### Assigned task
Reproduce exactly the lines below from the one containing "type=moved; before=liquid soap bottle; pos1=384,308,435,392;" through the one containing "type=removed; before=blackish flat", including both, and nothing else.

Entries taken from a collection:
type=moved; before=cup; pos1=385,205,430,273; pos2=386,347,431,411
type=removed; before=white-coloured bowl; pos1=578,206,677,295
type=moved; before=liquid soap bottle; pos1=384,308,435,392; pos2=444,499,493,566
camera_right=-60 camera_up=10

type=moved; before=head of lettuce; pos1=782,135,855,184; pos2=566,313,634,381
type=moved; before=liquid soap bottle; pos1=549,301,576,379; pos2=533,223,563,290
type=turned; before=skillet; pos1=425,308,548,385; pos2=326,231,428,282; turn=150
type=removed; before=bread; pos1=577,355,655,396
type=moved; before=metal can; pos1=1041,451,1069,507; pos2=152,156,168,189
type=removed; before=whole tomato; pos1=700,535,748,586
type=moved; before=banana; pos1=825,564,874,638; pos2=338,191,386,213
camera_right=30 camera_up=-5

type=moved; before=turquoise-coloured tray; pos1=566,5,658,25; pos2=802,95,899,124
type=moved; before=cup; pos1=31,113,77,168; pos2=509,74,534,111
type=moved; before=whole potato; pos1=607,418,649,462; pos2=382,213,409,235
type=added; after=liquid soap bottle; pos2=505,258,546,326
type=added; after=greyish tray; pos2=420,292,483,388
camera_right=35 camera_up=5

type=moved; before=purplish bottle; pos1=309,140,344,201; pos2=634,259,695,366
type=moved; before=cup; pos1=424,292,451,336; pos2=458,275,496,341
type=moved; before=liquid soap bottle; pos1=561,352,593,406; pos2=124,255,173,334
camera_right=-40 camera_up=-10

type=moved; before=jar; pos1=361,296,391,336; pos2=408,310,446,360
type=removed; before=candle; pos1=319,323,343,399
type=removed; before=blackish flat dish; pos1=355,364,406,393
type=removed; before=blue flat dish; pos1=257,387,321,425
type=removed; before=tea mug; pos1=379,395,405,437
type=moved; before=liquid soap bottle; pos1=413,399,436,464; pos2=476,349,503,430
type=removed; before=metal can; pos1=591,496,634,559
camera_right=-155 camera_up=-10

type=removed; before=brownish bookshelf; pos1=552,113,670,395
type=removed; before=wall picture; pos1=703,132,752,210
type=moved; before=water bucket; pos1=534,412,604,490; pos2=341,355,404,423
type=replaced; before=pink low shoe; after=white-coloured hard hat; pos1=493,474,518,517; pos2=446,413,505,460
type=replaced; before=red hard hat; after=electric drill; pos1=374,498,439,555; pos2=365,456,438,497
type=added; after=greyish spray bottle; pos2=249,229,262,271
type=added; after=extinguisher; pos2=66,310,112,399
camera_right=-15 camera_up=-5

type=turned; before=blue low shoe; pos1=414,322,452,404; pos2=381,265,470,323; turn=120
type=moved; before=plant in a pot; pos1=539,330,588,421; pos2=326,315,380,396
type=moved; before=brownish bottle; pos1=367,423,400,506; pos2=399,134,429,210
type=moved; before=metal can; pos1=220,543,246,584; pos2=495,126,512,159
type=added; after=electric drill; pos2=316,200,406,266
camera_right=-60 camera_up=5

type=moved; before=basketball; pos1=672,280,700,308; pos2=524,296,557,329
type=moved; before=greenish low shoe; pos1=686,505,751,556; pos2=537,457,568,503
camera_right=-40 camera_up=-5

### Your solution
type=moved; before=liquid soap bottle; pos1=384,308,435,392; pos2=444,499,493,566
camera_right=-60 camera_up=10

type=moved; before=head of lettuce; pos1=782,135,855,184; pos2=566,313,634,381
type=moved; before=liquid soap bottle; pos1=549,301,576,379; pos2=533,223,563,290
type=turned; before=skillet; pos1=425,308,548,385; pos2=326,231,428,282; turn=150
type=removed; before=bread; pos1=577,355,655,396
type=moved; before=metal can; pos1=1041,451,1069,507; pos2=152,156,168,189
type=removed; before=whole tomato; pos1=700,535,748,586
type=moved; before=banana; pos1=825,564,874,638; pos2=338,191,386,213
camera_right=30 camera_up=-5

type=moved; before=turquoise-coloured tray; pos1=566,5,658,25; pos2=802,95,899,124
type=moved; before=cup; pos1=31,113,77,168; pos2=509,74,534,111
type=moved; before=whole potato; pos1=607,418,649,462; pos2=382,213,409,235
type=added; after=liquid soap bottle; pos2=505,258,546,326
type=added; after=greyish tray; pos2=420,292,483,388
camera_right=35 camera_up=5

type=moved; before=purplish bottle; pos1=309,140,344,201; pos2=634,259,695,366
type=moved; before=cup; pos1=424,292,451,336; pos2=458,275,496,341
type=moved; before=liquid soap bottle; pos1=561,352,593,406; pos2=124,255,173,334
camera_right=-40 camera_up=-10

type=moved; before=jar; pos1=361,296,391,336; pos2=408,310,446,360
type=removed; before=candle; pos1=319,323,343,399
type=removed; before=blackish flat dish; pos1=355,364,406,393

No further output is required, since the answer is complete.